In diesem Umfeld wird es auch im Euroraum weiterhin nur moderat aufwärts gehen. Die Exporte entwickelten sich aufgrund der rückläufigen Nachfrage aus China, Russland und Brasilien zuletzt nur verhalten, obwohl der schwächere Euro die Außenwirtschaft grundsätzlich stützt. Der Aufschwung wird aber vor allem vom privaten Konsum getragen – insbesondere, weil die Arbeitslosenquoten vielerorts sinken und die verfügbaren Einkommen aufgrund der niedrigen Inflationsraten merklich zunehmen. Demgegenüber dürfte der geringe Preisauftrieb den erforderlichen Entschuldungsprozess erschweren: In vielen Ländern ist nicht nur der öffentliche Sektor hoch verschuldet, auch private Haushalte und Unternehmen müssen ihre Bilanzen in Ordnung bringen. Alles in allem dürfte das Wachstum in den Jahren 2015 und 2016 bei 1,5 Prozent liegen, im Jahr 2017 ist wohl ein noch etwas höherer Anstieg des Bruttoinlandsprodukts drin.

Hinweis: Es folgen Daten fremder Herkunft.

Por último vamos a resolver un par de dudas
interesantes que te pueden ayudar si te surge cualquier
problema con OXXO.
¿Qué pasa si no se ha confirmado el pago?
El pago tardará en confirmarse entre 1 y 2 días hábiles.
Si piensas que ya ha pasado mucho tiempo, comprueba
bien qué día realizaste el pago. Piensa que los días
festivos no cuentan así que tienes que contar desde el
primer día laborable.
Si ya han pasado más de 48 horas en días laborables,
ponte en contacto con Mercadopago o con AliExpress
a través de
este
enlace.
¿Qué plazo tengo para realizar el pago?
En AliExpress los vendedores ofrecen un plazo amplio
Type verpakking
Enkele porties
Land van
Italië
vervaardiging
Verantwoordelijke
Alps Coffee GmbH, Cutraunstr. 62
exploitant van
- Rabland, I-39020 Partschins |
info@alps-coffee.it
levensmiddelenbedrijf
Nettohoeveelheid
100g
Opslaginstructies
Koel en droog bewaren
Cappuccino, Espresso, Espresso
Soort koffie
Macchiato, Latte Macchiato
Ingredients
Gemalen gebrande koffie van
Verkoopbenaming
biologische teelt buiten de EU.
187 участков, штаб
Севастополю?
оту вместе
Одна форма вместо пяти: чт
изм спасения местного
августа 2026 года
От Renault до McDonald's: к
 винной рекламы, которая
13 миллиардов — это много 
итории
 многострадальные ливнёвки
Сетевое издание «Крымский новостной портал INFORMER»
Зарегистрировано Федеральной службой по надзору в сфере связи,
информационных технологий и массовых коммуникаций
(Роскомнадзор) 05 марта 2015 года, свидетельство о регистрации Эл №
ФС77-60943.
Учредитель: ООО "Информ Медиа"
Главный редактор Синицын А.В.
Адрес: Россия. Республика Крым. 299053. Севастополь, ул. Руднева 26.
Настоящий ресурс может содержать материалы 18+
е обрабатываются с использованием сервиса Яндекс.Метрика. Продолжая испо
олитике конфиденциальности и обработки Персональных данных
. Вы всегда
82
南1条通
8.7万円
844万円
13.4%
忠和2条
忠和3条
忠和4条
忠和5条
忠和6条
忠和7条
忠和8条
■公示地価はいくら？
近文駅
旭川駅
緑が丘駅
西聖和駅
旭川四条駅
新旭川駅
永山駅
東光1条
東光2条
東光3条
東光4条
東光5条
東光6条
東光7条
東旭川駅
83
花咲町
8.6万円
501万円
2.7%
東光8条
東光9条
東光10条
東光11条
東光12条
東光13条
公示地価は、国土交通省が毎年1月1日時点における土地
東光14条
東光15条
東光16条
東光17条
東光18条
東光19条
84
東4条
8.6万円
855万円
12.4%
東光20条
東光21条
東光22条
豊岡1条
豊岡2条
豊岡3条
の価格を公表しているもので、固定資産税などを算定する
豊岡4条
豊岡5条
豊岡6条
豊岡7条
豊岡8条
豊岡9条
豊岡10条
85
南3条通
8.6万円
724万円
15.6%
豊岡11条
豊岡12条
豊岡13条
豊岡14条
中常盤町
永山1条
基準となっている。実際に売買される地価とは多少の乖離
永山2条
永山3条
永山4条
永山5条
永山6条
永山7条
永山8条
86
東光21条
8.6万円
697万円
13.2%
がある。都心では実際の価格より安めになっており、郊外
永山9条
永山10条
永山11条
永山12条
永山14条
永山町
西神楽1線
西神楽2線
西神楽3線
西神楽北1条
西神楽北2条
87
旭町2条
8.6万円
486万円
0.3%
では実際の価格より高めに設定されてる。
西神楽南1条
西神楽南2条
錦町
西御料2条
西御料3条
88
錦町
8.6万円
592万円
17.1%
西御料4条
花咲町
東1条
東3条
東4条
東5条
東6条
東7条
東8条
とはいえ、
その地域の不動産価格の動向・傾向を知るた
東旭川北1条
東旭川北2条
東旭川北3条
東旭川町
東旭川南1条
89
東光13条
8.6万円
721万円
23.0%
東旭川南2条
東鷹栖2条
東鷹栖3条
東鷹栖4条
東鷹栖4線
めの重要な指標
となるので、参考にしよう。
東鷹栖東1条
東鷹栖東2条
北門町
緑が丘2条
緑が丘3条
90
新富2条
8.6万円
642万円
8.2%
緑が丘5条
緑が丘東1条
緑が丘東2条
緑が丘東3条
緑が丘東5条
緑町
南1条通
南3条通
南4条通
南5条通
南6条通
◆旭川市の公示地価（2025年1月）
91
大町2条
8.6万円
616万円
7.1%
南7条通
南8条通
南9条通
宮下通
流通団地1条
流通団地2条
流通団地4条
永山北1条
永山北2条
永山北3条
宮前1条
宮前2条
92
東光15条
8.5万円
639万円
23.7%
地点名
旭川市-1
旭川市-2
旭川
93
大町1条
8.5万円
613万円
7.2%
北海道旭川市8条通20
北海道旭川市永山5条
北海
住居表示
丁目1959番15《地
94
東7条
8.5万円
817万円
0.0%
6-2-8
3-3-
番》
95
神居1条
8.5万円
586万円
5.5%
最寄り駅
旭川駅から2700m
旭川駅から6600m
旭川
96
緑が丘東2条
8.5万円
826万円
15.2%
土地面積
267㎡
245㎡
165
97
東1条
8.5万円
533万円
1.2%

Außenhandel trägt 2016 und 2017 nicht mehr zum Wachstum der deutschen Wirtschaft bei
In Deutschland wird die Wirtschaftsleistung in den nächsten Quartalen leicht überdurchschnittlich wachsen. Die Unternehmen werden sich mit Investitionen jedoch auch weiterhin zurückhalten, nicht zuletzt aufgrund bestehender Unsicherheiten über die weltwirtschaftliche Entwicklung und die Ausrichtung des Euroraums beziehungsweise der Europäischen Union. Wachstumstreiber ist derzeit der private Konsum, der im laufenden Jahr allerdings auch von den gesunkenen Energiepreisen beflügelt wurde. Die gute Lage auf dem Arbeitsmarkt hält aber an: Die Zahl der Erwerbstätigen wird in den kommenden beiden Jahren auf neue Höchststände steigen und die Lohnsumme um rund vier Prozent pro Jahr expandieren. Allerdings nimmt auch die Arbeitslosenquote zu, weil die Zahl der Erwerbspersonen merklich steigt, auch weil wohl immer mehr anerkannte Asylbewerber auf den Arbeitsmarkt kommen. Nach 6,4 Prozent in diesem und 6,5 Prozent im kommenden Jahr wird sie 2017 voraussichtlich bei 6,8 Prozent liegen. Die insgesamt kräftige Binnenwirtschaft sorgt dafür, dass die Importe schneller als die Exporte steigen. Letztere laufen zwar nach wie vor gut, per saldo wird der Außenhandel in den kommenden beiden Jahren aber wohl nicht mehr zum Wachstum der deutschen Wirtschaft beitragen.